Time management can be a tired subject. But it becomes brand new again when you think about it in terms of defining life and career on your own terms (one of our favorite subjects and Take The Lead power tool #1). And not just with regard to your profession, but what you want your life to look and feel like.
Laura Vanderkam, author of I Know How She Does It, joined Gloria Feldt earlier this month to speak on exactly this theme during her Take The Lead Virtual Happy Hour. It was all about making time work for you instead of the other way around. Rather than covering all of the old ground, asking whether or not women can truly have it all (plus more time!), Vanderkam talked about creating the life you want in very practical terms – lining up what matters most to you with where you spend your energy. (Then cutting yourself some slack when life interferes, because it always does).
Here are some highlights from the conversation:
- Change the narrative, tell more stories of women who like their lives! “So much of the literature about women, work, and life is profoundly negative,” Vanderkam shared. “Only telling the negative leads to the idea that success is unattainable… but I know a lot of women whose lives look good!”
- Most things aren’t a question of time, they’re about what is priority. Remind yourself (if you are privileged enough for this to be true) that you are the author of your own life and watch where you choose to spend your time. Adjust accordingly to meet your values and priorities. Next time you tell yourself you’re too busy to do something that matters to you, try saying, “It’s not a priority,” Vanderkam says, and see what changes.
- Important family matters matter. If you are spending a lot of your time taking care of another being, whether that’s a child or another family member, honor it as a priority she said, give it the time it deserves… and make sure you also take time for yourself. Even if your days are swamped, ask, “Aside from this all-consuming thing, what are 1-2 self-care things I need to do today as well?”
- Stress is normal! “Some days just suck,” Vanderkam says. “It doesn’t necessarily mean you need to change something about your life.” This was fairly mind-blowing.
- If you’re a leader or a mentor to someone, show your mentees that you have a life beyond work. One way to encourage a healthy workplace culture is to show how you yourself don’t prioritize work above everything else. There are appropriate ways to be open about family and loved ones and interests outside of work. “Highlight the diversity of your experiences so that younger women can see what healthy balance looks like,” Vanderkam says. “Don’t just talk about tasks and projects.”

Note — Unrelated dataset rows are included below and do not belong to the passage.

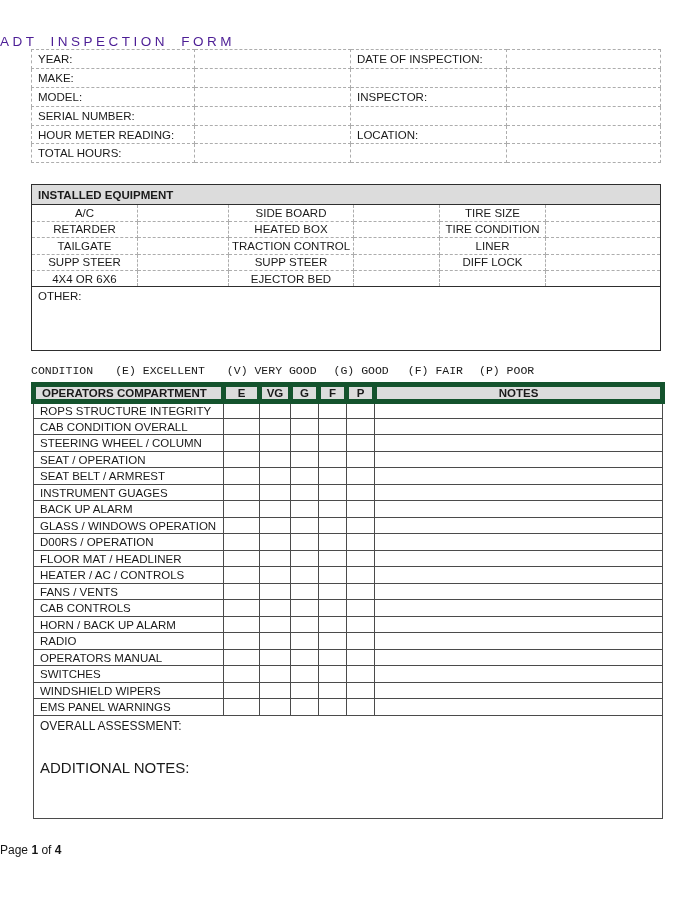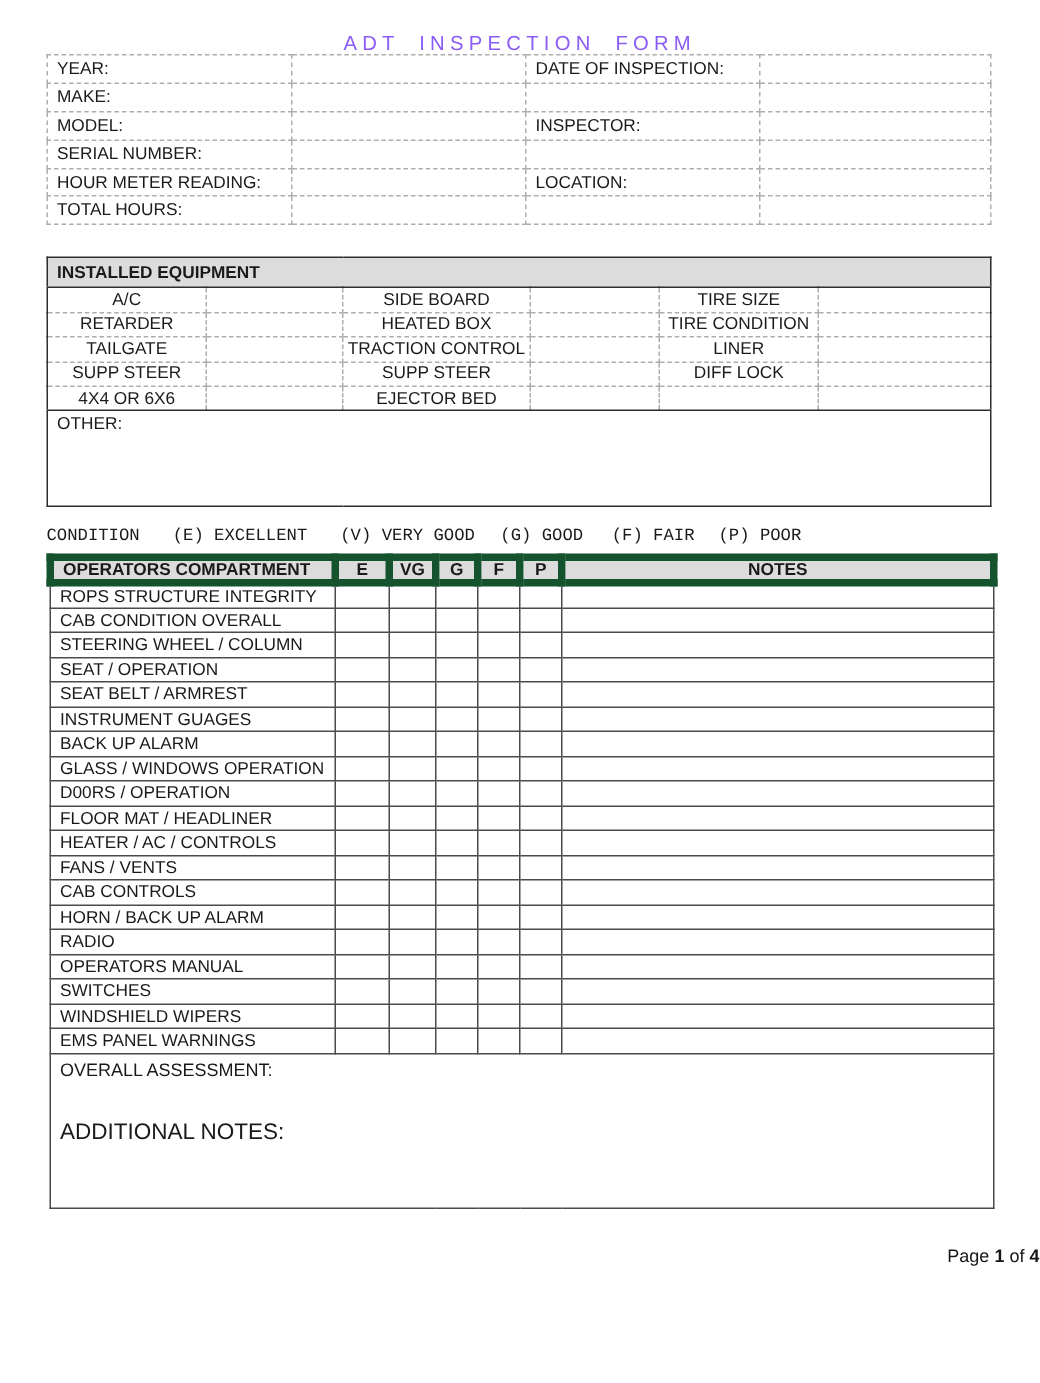--- a/index.html
+++ b/index.html
@@ -11,8 +11,8 @@
   .page { position:relative; width:693px; height:922px; overflow:hidden; background:#fff; }
 
   .title {
-    margin-top:21px; text-align:center; font-size:13.5px; letter-spacing:3.5px;
-    word-spacing:6px; color:#8b5cf6; font-weight:400;
+    margin-top:34px; font-size:13.5px; letter-spacing:3.5px;
+    word-spacing:6px; color:#4c1d95; font-weight:400;
   }
 
   table { border-collapse:collapse; table-layout:fixed; margin-left:31px; }

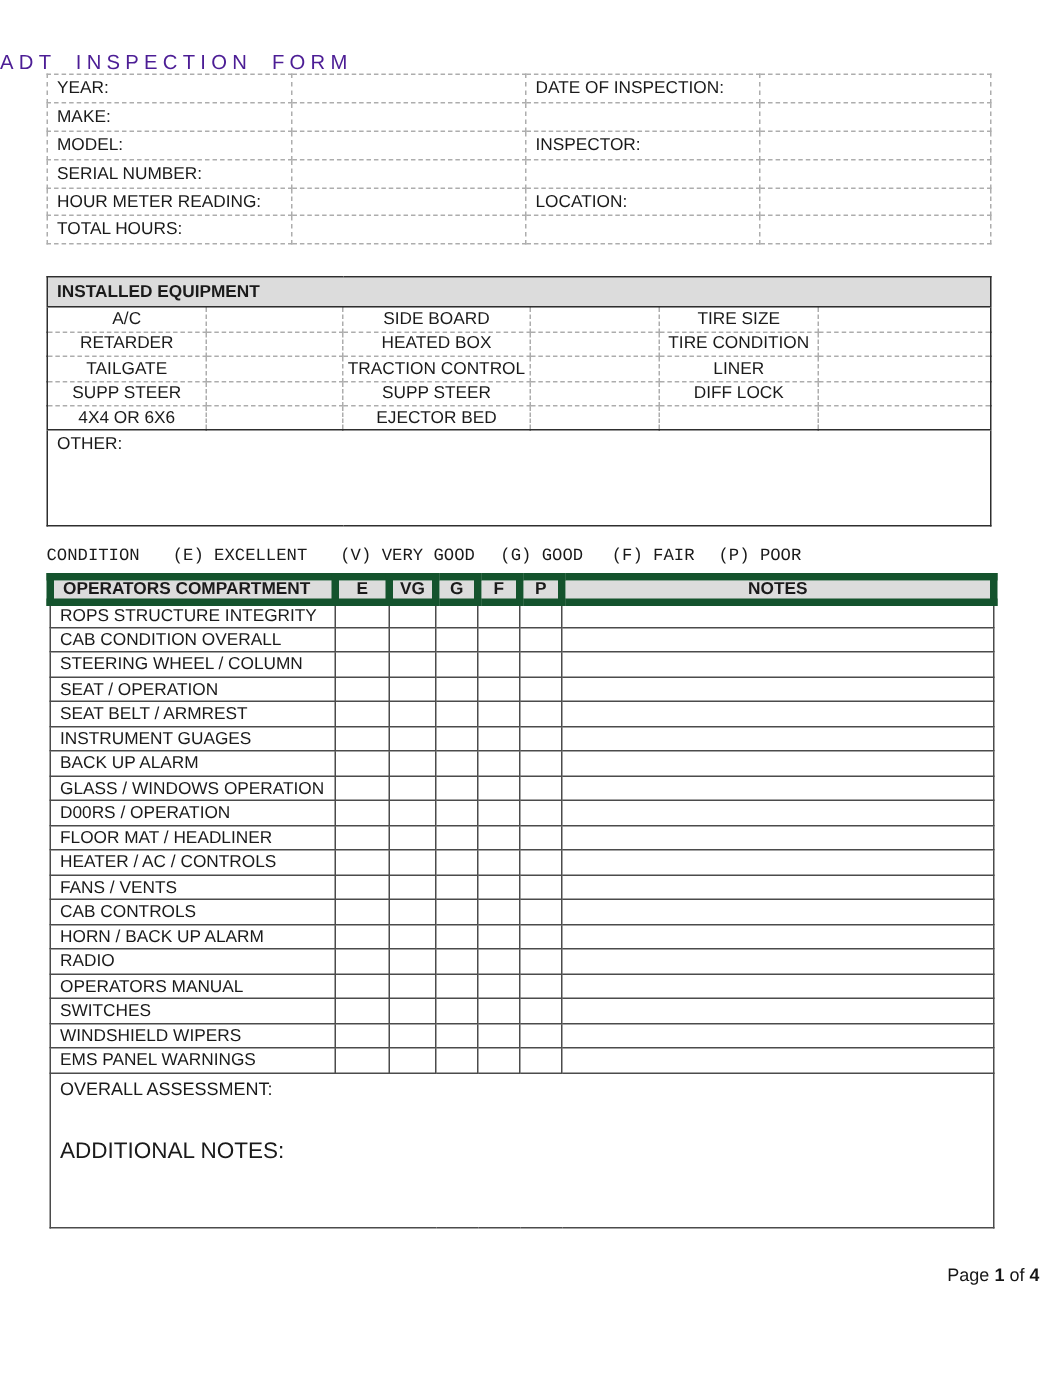--- a/index.html
+++ b/index.html
@@ -61,7 +61,7 @@
   .assess-label { font-size:12px; }
   .assess-notes { margin-top:26px; font-size:15px; }
 
-  .footer { text-align:right; margin-top:24px; font-size:12px; color:#161616; }
+  .footer { text-align:left; margin-top:24px; font-size:12px; color:#161616; }
   .footer .bold { font-weight:700; }
 </style>
 </head>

- It’s ok to work a little on vacation. Some women like their work (what an idea) and are nourished by it! Let yourself work on that article or business plan on break if you want to and it feeds you.

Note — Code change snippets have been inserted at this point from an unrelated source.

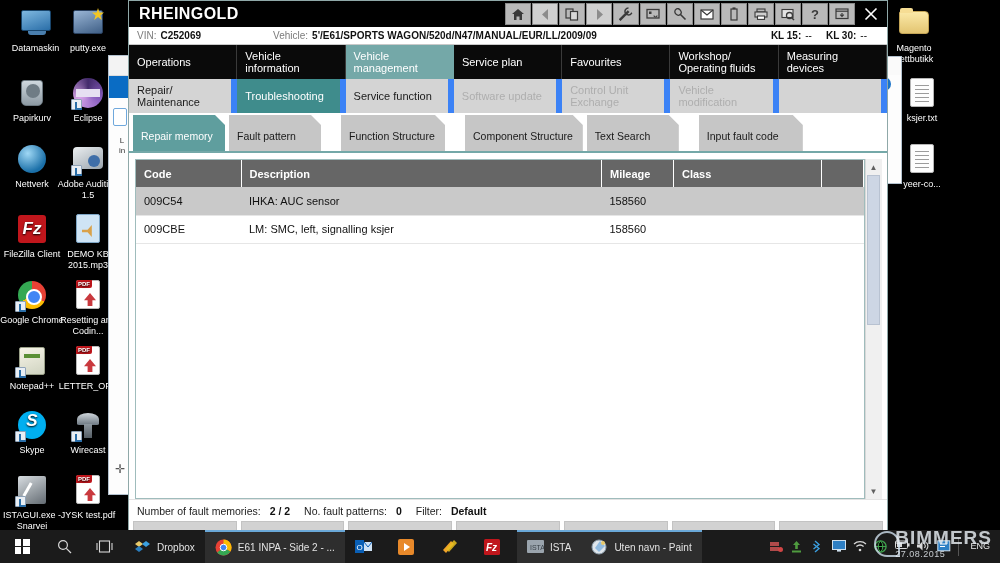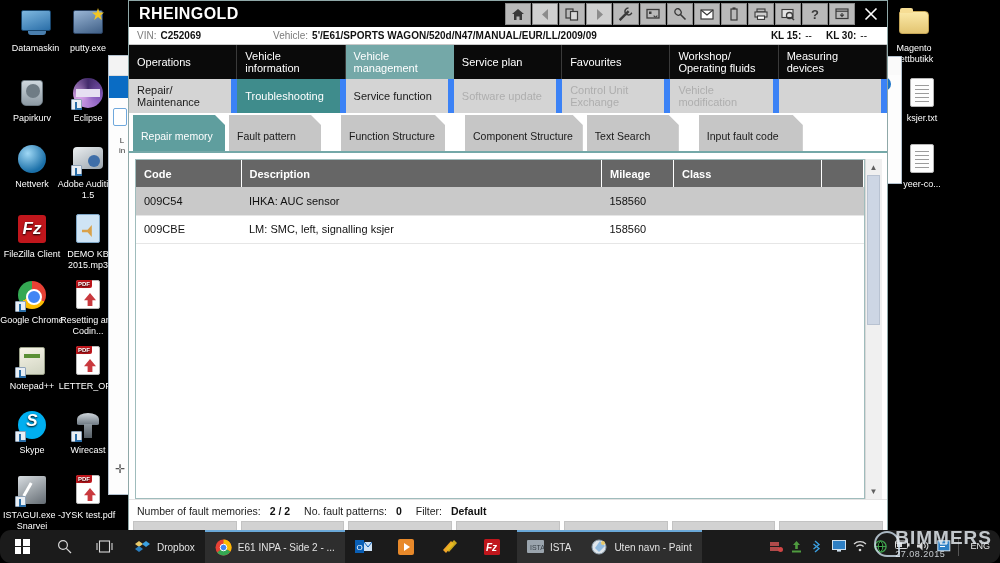--- a/index.html
+++ b/index.html
@@ -118,7 +118,7 @@
   .vinbar .v { font-weight:bold; }
   .vb-seg { display:flex; align-items:center; padding:0 6px 0 8px; }
 
-  .tabrow1 { display:flex; height:34px; background:#fde047; flex:0 0 34px; }
+  .tabrow1 { display:flex; height:34px; background:#fde047; flex:0 0 34px;justify-content:flex-end; }
   .t1 {
     flex:1 1 0; color:#fff; font-size:11px; background:#0a0a0a;
     border-right:1px solid #3a3a3a; padding:5px 8px; line-height:12px;

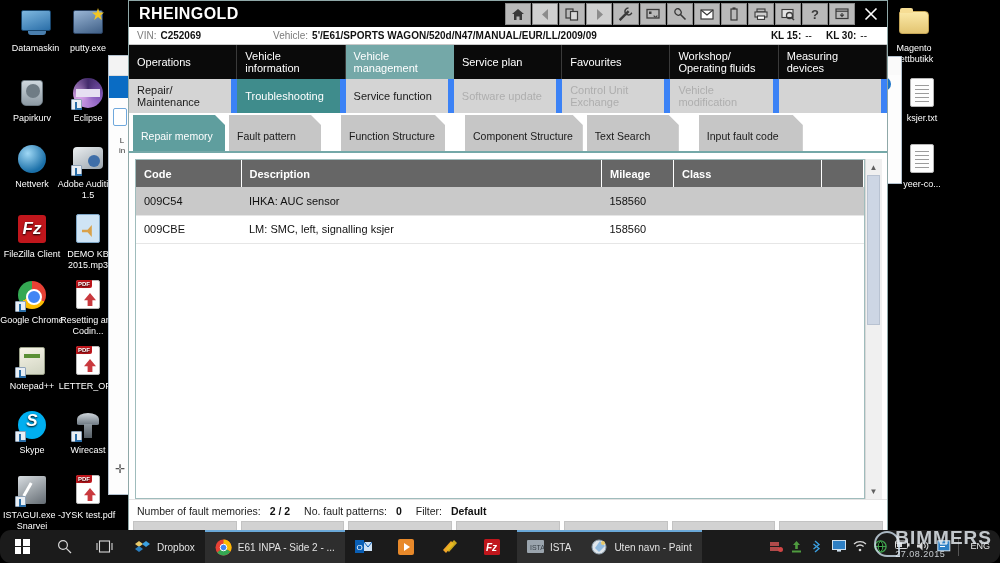--- a/index.html
+++ b/index.html
@@ -189,7 +189,7 @@
   
   #taskbar {
     position:absolute; left:0; bottom:0; width:1000px; height:33px;
-    background:#1b1b1b; display:flex; align-items:center; color:#dcdcdc; font-size:10px;border-radius:11px;
+    background:#1b1b1b; display:flex; align-items:center; color:#dcdcdc; font-size:10px;
   }
   .tb-start { width:44px; height:33px; display:flex; align-items:center; justify-content:center; }
   .winlogo { width:15px; height:15px; display:grid; grid-template-columns:1fr 1fr; grid-template-rows:1fr 1fr; gap:1.5px;}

- Get proactive about dealing with procrastination. Sometimes procrastinating on important tasks (personal or work related) is a clue, Vanderkam says, that that thing isn’t really important to you. Listen to that as it could point you in a new, better direction. If you procrastinate, however, on something that you know is important to you, find an accountability partner.
- More responsibility typically means more flexibility. Some folks fear the big job, the leadership position, the new role. But Vanderkam reminded us that higher level jobs often mean you get to make more choices about how you spend your time. The same is true if you’re able to ask for flex-time or work from home 1-2 days per week. Yet another reason to take the lead.
- “You don’t build a life by ‘saving time’; you save time by building the life you want.” Enough said.
- Work is where you profitably live out your interests. Not unrelated to #9, this is a life-changing idea that again, places the potential in our hands as women leaders of our own lives. We do not all have this privilege of choosing exactly what we do for work – sometimes we just need to make ends meet – but this is a great challenge to live by for those of us who have choice in the matter or are out there changing workplaces and the meaning of work altogether.
And some super practical tips:
- Set boundaries and keep them. One big way we lose time is by failing to set boundaries with colleagues or always adjusting boundaries. Tell people when you won’t be available and kindly remind them when they overstep.
- Limit what you aim to accomplish each day. Vanderkam reminded us that if you do just 3-5 important things per day, that’s 15-25 great things per week (plenty of things!). This not only curbs feelings of “not enough-ness,” it also makes for a more doable, enjoyable day.
- Ask for forgiveness, not permission when taking flexibility (for whatever reason) at work.
- Every Friday, make a list with 3 categories – Self, Relationship, and Career and reflect. Reflect on how you would like to spend your time and be honest about where you see it really going now.
If you attended Vanderkam’s virtual happy hour, what were your favorite lessons?